### Exercise material
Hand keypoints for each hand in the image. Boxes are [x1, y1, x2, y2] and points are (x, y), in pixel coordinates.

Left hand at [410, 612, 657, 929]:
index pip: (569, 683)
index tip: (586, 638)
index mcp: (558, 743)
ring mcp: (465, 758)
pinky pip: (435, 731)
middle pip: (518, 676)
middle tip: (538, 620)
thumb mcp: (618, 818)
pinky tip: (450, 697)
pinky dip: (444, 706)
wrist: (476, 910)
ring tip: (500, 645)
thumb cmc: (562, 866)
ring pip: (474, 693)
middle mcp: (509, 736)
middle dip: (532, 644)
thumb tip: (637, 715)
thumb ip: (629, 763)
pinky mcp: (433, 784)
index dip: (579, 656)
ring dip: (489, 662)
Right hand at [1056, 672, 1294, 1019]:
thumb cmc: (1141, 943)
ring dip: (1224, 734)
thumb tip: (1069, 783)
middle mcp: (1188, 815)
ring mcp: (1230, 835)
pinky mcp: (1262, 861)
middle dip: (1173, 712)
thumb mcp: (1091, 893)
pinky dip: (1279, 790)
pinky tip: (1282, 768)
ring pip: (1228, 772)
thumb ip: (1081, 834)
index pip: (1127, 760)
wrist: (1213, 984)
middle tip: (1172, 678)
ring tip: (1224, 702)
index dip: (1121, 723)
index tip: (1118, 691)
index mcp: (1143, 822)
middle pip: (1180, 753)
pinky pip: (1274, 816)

### What is needed
Go through the listing above and set down each line exactly as it stands.

### Answer for the task
Hand keypoints for each hand in the image. Boxes are [x1, y1, x2, y2] and points are (x, y), in pixel coordinates.

Left hand at [410, 612, 657, 929]:
index pip: (569, 683)
index tip: (586, 638)
index mcp: (558, 743)
ring mcp: (465, 758)
pinky pip: (435, 731)
middle pip: (518, 676)
middle tip: (538, 620)
thumb mcp: (618, 818)
pinky tip: (450, 697)
pinky dip: (444, 706)
wrist: (476, 910)
ring tip: (500, 645)
thumb cmc: (562, 866)
ring pip: (474, 693)
middle mcp: (509, 736)
middle dip: (532, 644)
thumb tip: (637, 715)
thumb ip: (629, 763)
pinky mcp: (433, 784)
index dip: (579, 656)
ring dip: (489, 662)
Right hand at [1056, 672, 1294, 1019]:
thumb cmc: (1141, 943)
ring dip: (1224, 734)
thumb tip: (1069, 783)
middle mcp: (1188, 815)
ring mcp: (1230, 835)
pinky mcp: (1262, 861)
middle dip: (1173, 712)
thumb mcp: (1091, 893)
pinky dip: (1279, 790)
pinky tip: (1282, 768)
ring pip: (1228, 772)
thumb ip: (1081, 834)
index pip: (1127, 760)
wrist: (1213, 984)
middle tip: (1172, 678)
ring tip: (1224, 702)
index dip: (1121, 723)
index tip: (1118, 691)
index mcp: (1143, 822)
middle pip: (1180, 753)
pinky pip: (1274, 816)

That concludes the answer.